> Short task
Pick out each line of the data below that contains the string "instances", and copy those lines in their original order.
** Start of Materials provided **
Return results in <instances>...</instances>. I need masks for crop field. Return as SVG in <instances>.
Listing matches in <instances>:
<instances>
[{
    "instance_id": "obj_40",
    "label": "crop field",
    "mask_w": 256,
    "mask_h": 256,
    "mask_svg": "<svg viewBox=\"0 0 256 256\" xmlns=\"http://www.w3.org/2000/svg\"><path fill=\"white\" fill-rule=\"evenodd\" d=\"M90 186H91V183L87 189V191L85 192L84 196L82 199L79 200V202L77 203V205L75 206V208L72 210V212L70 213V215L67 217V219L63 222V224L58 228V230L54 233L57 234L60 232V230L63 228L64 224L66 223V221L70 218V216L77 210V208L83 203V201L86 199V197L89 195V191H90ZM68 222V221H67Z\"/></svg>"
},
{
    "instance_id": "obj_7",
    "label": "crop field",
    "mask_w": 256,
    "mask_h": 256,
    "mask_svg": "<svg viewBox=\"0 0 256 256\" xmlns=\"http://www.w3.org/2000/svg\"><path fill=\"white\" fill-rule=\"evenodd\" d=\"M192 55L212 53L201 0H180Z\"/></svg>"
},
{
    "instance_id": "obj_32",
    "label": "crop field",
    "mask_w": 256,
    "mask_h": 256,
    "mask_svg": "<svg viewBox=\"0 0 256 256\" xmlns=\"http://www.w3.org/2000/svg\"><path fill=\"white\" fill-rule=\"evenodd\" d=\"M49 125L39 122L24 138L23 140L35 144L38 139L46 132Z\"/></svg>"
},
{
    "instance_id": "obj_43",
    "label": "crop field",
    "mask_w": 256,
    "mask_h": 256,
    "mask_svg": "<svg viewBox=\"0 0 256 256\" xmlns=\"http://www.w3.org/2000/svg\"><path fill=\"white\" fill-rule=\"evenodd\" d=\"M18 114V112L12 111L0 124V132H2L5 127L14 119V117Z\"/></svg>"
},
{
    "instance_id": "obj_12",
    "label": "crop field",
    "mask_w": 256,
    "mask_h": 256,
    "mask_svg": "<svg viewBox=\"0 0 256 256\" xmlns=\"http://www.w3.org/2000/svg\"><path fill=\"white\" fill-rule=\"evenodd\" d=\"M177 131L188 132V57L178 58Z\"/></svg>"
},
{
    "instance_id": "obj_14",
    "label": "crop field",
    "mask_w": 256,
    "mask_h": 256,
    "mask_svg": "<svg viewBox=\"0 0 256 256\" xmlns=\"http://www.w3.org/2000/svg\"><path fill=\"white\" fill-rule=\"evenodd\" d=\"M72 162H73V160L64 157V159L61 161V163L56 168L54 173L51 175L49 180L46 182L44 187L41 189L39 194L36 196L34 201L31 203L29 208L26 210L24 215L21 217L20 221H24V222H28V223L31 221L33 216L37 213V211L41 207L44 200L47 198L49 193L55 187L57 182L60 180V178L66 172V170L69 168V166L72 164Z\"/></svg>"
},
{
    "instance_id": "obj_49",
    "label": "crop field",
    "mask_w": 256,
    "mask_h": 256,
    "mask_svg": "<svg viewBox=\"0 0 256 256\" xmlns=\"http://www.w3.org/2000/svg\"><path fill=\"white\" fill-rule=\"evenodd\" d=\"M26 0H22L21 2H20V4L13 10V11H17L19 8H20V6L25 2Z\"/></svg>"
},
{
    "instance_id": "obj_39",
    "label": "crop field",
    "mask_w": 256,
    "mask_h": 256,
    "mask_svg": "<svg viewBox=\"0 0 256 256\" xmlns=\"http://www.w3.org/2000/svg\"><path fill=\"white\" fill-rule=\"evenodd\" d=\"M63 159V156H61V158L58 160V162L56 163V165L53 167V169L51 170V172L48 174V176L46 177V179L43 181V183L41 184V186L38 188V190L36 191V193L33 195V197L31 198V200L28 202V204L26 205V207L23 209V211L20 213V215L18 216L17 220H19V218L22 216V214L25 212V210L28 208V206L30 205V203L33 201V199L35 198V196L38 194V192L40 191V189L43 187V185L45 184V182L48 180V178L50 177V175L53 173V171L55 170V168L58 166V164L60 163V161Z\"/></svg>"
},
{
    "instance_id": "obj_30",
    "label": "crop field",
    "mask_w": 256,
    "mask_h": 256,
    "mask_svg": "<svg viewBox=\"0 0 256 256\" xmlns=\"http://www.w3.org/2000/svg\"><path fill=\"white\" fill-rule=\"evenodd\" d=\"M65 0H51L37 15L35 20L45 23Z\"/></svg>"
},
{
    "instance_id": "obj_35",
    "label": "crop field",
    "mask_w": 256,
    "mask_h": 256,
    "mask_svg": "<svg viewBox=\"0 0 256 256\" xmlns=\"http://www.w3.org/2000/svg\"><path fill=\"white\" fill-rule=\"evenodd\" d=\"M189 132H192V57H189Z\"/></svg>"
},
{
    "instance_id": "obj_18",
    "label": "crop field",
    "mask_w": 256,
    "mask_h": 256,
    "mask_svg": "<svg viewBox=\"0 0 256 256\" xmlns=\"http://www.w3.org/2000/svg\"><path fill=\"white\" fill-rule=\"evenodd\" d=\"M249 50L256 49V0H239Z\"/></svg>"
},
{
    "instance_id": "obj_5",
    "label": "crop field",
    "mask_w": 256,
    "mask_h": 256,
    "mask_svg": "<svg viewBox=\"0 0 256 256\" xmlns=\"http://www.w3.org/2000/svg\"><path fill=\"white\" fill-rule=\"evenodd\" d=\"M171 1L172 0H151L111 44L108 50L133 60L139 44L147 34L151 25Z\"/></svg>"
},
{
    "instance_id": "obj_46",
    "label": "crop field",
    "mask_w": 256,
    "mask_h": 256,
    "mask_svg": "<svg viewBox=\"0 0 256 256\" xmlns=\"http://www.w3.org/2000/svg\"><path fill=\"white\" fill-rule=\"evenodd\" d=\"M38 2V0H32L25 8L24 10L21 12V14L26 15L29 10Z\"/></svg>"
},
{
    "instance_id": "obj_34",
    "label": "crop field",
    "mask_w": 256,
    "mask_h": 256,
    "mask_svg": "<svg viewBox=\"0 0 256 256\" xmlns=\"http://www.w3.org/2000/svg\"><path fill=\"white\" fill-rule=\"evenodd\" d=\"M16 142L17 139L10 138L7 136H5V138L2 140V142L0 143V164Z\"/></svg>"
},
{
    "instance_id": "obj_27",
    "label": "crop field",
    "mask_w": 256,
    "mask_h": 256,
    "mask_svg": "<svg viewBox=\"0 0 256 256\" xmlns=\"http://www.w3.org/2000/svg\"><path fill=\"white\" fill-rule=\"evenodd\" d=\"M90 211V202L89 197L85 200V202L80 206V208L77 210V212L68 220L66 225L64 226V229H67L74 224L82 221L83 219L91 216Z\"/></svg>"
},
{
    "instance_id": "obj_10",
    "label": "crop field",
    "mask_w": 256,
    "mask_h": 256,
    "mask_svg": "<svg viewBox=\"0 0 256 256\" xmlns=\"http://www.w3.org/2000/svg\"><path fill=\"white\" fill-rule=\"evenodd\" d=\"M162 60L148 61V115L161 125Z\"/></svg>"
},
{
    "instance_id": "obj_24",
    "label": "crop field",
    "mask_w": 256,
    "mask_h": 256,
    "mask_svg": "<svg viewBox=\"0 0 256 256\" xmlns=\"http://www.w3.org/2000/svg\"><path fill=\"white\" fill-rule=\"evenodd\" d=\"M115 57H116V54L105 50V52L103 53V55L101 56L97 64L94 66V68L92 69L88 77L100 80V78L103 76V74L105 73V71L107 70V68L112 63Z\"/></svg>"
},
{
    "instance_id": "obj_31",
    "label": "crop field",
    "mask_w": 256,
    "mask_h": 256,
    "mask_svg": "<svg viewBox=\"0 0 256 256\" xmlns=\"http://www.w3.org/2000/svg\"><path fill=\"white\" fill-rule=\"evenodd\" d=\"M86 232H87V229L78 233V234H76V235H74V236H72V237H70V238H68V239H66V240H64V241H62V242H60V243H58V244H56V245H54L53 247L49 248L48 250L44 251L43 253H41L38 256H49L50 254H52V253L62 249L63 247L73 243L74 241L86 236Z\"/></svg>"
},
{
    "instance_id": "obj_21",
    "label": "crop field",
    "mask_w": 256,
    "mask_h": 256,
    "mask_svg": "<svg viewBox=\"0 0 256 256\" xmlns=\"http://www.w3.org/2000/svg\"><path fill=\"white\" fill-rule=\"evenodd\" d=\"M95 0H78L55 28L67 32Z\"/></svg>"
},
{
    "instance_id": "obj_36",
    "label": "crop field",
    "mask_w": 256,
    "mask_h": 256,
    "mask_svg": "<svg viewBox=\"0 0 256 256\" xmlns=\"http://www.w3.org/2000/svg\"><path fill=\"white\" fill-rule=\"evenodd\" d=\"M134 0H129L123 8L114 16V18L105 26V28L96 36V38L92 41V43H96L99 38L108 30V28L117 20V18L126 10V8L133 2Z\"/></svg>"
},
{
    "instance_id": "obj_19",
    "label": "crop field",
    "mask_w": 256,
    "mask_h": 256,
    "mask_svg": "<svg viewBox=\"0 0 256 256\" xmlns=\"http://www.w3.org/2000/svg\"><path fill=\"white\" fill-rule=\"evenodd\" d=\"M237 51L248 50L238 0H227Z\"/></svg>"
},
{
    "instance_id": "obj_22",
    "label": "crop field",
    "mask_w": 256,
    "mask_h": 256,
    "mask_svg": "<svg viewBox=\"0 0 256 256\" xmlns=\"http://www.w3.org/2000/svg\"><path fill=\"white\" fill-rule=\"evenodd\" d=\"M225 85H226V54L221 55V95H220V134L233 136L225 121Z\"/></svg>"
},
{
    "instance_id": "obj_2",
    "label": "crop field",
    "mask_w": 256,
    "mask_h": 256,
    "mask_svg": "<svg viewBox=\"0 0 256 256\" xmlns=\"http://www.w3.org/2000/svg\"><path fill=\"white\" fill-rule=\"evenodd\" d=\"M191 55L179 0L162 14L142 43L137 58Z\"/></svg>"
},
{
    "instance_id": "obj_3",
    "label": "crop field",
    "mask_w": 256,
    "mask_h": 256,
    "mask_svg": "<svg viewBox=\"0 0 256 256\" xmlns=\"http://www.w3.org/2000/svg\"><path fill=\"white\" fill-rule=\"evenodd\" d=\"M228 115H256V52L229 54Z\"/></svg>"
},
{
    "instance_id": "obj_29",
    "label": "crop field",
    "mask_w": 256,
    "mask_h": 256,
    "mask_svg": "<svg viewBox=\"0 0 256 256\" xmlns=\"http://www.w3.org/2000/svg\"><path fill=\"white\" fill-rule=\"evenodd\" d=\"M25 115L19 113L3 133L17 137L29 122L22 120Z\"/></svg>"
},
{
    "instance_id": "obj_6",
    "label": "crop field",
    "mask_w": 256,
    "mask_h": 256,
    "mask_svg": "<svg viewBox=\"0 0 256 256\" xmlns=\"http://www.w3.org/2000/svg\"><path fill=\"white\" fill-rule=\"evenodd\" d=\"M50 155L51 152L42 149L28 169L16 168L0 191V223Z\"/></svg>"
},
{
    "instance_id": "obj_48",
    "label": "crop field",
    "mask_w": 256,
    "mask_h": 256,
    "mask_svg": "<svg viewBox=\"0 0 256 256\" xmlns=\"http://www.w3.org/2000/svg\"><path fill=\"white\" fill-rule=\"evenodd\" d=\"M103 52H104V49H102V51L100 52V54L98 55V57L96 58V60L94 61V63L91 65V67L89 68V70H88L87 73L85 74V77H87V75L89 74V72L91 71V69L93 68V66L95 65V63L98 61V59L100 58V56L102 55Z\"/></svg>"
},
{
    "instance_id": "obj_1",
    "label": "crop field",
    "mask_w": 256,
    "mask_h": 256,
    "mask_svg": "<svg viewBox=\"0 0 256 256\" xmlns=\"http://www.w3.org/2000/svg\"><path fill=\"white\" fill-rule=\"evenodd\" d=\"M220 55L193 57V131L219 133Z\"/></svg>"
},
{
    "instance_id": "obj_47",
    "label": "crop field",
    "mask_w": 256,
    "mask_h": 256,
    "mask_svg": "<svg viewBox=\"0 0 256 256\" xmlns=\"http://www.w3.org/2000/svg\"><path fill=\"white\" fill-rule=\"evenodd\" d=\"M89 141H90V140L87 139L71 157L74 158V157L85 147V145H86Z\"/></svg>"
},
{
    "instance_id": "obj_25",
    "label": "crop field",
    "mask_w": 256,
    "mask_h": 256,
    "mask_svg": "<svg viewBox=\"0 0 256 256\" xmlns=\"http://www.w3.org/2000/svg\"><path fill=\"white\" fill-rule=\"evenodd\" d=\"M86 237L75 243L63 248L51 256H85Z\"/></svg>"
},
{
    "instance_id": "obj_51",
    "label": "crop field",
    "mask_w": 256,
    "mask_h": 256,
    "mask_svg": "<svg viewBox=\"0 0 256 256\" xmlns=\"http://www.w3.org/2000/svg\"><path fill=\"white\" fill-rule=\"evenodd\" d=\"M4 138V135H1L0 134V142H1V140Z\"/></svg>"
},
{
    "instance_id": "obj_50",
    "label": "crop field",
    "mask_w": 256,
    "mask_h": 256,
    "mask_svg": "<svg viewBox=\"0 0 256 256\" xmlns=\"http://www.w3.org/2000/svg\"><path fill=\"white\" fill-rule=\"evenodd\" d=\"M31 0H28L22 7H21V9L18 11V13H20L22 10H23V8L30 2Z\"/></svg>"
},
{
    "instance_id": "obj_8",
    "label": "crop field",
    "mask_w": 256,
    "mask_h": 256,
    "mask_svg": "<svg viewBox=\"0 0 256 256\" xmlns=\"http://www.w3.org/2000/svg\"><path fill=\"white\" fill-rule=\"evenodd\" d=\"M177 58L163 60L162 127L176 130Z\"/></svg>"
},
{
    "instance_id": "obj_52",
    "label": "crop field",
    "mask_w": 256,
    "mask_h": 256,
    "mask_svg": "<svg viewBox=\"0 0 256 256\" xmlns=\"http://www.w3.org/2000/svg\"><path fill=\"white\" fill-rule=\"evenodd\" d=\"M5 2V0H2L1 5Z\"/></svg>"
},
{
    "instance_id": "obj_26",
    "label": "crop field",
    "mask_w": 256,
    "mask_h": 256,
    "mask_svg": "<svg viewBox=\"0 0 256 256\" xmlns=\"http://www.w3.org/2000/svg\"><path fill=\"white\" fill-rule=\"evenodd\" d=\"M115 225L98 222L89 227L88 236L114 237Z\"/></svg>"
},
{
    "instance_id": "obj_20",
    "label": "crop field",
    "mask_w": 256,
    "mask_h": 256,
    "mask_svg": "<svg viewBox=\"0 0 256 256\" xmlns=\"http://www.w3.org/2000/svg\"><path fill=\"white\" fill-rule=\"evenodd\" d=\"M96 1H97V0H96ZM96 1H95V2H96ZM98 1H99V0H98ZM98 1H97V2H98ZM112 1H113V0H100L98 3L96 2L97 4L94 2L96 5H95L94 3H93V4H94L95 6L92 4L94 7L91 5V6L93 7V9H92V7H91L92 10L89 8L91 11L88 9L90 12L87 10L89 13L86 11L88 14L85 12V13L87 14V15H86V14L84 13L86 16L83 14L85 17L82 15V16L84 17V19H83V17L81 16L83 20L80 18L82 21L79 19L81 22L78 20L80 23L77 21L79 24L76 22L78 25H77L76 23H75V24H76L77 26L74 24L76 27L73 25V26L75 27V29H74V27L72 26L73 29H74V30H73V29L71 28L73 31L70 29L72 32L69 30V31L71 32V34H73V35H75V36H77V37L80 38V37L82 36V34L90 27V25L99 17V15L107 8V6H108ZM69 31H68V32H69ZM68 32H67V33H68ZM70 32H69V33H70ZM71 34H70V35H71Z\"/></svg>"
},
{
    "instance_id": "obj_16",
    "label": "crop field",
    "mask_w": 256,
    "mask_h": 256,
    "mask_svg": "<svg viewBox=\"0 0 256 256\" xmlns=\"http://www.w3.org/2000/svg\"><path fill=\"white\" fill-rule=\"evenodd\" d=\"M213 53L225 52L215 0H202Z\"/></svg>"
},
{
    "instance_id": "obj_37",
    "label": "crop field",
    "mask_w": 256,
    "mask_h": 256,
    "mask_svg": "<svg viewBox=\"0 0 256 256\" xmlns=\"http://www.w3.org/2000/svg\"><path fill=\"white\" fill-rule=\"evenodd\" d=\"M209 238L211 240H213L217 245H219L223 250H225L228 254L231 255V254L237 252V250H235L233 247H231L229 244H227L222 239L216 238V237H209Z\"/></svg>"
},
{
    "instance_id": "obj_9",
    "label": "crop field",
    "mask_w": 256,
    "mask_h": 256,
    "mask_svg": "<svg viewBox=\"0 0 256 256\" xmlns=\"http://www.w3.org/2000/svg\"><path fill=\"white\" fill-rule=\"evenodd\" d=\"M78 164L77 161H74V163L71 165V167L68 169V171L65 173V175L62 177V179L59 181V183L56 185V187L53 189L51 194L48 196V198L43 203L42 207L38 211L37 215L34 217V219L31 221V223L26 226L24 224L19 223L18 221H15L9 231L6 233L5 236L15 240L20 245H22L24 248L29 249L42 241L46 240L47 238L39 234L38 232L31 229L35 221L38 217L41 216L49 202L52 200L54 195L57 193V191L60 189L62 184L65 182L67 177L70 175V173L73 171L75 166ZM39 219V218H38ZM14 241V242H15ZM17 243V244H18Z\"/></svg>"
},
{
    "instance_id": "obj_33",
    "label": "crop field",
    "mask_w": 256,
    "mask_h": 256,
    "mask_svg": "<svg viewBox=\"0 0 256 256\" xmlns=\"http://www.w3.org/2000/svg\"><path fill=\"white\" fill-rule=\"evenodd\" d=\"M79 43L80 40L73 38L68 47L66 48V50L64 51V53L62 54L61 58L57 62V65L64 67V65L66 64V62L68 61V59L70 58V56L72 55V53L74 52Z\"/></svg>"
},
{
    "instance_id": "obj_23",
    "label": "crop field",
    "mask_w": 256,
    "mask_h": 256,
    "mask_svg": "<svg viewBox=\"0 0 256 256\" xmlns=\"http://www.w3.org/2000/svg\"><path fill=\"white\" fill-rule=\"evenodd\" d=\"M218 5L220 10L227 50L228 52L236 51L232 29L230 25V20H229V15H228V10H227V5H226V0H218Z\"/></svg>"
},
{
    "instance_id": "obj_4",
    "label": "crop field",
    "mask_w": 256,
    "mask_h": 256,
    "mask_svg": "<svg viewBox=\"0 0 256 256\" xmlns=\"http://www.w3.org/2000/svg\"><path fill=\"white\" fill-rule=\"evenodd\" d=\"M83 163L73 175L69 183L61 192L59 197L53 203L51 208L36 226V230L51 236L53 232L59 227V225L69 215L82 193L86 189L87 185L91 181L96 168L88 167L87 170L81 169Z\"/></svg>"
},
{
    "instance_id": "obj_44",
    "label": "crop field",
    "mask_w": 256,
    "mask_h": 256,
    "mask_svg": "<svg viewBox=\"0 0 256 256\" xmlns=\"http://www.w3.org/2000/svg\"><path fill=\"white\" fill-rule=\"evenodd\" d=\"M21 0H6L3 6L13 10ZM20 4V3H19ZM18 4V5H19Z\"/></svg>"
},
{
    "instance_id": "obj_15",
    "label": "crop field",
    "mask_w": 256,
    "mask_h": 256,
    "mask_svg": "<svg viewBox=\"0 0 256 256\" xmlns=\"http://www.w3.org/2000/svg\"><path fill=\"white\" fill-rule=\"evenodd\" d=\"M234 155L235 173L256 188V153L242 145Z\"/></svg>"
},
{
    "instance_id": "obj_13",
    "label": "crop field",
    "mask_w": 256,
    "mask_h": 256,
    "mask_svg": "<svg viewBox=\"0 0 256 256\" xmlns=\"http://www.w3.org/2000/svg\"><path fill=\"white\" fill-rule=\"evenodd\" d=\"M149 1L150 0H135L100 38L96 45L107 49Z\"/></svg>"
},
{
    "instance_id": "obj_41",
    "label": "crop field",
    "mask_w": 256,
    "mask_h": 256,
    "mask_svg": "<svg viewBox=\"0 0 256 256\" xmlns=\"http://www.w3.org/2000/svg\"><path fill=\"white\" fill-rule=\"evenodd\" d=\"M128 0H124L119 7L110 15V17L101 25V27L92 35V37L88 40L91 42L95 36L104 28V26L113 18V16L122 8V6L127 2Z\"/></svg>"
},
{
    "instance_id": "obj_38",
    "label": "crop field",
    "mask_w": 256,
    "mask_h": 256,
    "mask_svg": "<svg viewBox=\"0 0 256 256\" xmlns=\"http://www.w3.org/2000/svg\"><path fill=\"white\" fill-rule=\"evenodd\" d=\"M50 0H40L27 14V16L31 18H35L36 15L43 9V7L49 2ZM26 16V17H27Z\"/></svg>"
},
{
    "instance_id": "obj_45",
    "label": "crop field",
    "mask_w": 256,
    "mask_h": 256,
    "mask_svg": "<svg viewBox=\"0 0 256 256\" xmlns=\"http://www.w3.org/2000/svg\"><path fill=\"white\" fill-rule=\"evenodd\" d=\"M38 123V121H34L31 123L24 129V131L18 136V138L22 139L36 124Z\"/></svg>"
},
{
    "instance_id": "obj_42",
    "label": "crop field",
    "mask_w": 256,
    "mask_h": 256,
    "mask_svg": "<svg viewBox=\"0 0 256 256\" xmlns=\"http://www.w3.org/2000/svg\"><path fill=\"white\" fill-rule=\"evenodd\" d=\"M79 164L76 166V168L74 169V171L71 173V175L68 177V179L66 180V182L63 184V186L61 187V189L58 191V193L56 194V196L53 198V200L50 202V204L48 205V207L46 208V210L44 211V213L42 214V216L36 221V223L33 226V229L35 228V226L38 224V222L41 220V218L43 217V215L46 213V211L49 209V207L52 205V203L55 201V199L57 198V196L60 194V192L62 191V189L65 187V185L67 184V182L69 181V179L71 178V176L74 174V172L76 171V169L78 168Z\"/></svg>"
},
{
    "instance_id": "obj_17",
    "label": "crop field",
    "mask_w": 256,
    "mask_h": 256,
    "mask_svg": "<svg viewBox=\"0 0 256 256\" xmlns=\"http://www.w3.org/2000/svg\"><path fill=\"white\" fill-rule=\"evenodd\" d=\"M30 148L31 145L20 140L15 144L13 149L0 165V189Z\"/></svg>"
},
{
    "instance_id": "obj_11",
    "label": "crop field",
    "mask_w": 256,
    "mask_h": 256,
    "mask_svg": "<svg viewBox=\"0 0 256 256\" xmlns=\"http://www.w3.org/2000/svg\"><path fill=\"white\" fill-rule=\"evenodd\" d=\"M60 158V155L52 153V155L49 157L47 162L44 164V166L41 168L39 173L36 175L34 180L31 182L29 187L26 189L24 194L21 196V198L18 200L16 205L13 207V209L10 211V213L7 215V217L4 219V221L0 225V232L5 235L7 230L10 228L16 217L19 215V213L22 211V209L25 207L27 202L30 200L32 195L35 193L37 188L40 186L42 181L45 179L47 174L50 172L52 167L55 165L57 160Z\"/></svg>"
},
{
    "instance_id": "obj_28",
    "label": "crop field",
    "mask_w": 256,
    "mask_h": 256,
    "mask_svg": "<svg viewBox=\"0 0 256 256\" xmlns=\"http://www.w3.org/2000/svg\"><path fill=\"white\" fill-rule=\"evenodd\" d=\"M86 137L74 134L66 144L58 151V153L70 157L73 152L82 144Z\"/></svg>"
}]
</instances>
** End of Materials provided **
> Exercise answer
Return results in <instances>...</instances>. I need masks for crop field. Return as SVG in <instances>.
Listing matches in <instances>:
<instances>
</instances>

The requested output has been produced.